Traditionally, entitlement referred to the condition of the aristocracy, the nobility, the landed gentry; someone with a title. The conservative public relations machine has been very successful at re-branding, in the public mind, safety net programs as “entitlement” programs, or “entitlements” for short. The liberal project started out as an attempt to make sure nobody was entitled to anything; sort of a negative equality to go with their negative liberty. I would say they’ve succeeded mainly at replacing the de jure aristocracy in land with a de facto aristocracy in currency-denominated “wealth.” I myself endorse, at least as an asymptotic goal, post-scarcity, which might be thought of as everyone being entitled to everything. Adopting (for the sake of argument, of course) the rightist credo that “utopia is not an option,” we are stuck with a “pick two” universe; entitlement for some or entitlement for none. Entitlement for some may have something to do with civilization itself, as it may take a certain level of economic surplus to support what might be called a leisure class, and it may take a leisure class to invent handy-dandy tools such as literacy, and maybe some forms of inquiry. This may be reason to believe that civilization (and technology, urbanism, literacy, etc.) are incompatible with anarchy. Be that as it may, the hunter-gatherer lifestyle simply does not appeal to me. I find technology fun as well as useful, and I’m very grateful to have had the opportunity to get educated; while respecting the overall tenor of anti-schooling arguments.
There has been some trickle-down of entitlements, but universalizing of even the most basic entitlements seems to elude the forces of progress as if by an Iron Law of Economics. A “first world” nation can be civilized enough for workers to be entitled to basic protections of labor law, but it seems there’s always a (usually migrant) workforce outside the “labor law system,” which only covers “real jobs;” permanent and/or full-time jobs, and the Central Dictate of Market Economics (even in the freed market, to some extent) is that work itself is a privilege and not a right.

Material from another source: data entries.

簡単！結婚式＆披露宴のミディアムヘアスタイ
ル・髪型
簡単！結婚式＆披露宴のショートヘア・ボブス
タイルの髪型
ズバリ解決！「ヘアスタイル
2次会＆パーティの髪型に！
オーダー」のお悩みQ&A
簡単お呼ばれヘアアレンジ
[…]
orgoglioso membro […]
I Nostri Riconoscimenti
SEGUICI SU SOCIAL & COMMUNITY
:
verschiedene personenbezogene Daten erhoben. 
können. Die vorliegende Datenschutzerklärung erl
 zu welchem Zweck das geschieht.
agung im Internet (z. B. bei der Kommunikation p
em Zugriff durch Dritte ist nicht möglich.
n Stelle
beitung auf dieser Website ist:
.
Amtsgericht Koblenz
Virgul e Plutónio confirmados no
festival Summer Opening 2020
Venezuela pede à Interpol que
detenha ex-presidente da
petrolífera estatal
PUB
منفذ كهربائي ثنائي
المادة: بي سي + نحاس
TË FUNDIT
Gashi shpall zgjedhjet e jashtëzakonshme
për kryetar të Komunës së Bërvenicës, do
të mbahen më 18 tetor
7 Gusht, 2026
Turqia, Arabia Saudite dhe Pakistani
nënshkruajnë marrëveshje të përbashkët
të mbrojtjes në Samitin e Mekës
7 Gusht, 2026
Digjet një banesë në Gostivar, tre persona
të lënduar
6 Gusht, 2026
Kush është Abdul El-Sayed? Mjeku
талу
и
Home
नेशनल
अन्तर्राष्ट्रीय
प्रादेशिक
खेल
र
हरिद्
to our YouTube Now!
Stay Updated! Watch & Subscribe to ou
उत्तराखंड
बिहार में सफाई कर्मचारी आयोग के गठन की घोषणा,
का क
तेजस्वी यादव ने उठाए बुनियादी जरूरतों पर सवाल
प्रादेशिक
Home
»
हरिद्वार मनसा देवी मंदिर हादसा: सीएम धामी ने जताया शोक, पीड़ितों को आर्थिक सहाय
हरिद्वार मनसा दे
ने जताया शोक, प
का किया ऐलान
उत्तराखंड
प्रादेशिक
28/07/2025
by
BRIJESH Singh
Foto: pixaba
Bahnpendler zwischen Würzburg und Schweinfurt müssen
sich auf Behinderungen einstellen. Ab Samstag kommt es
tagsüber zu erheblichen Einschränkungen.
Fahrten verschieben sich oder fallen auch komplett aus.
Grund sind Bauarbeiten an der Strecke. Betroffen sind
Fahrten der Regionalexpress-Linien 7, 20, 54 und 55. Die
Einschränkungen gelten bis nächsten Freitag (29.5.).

From John Madziarczyk (emphasis mine):
I think that the positive features of socialism need to be emphasized. Folks have criticized socialism as being envy, greed, opposition, and potential tyranny without any real overall goal. To me, socialism, while emphasizing equality of condition, is also about the freeing of people to pursue self-realization on a mass scale. It’s about making it possible for individuals and groups to test the outer limits of creativity through liberating them to exercise their minds and their decision making power on all levels of life, through mass democratic participation. This participation will be able to constitute a true co-creation of society. In order for this to occur, society has to become a true commonwealth where all people share in the wealth created by the whole. To become a true commonwealth a socialist revolution of some sort is needed. Measures passed by government under popular pressure can bring us closer to a revolutionary situation, and can help a great number of people, but ultimately there has to be a decisive break with the present society and the replacement of the old by the new. The division of labor has to be destroyed, the domination of society by the rich overthrown, and the control of capital vested in society as a whole as opposed to private hands. Destroying the present division of labor in society, which is the foundation of the various classes in society, entails a restructuring of work on a basic level. Through these means it will be possible to chart a new course into uncharted territory with respect to art, culture, technology, and social institutions as a whole.
There does seem to be a “noble” side of nobility, and it’s a crying shame that certain luxuries are not available to every human being.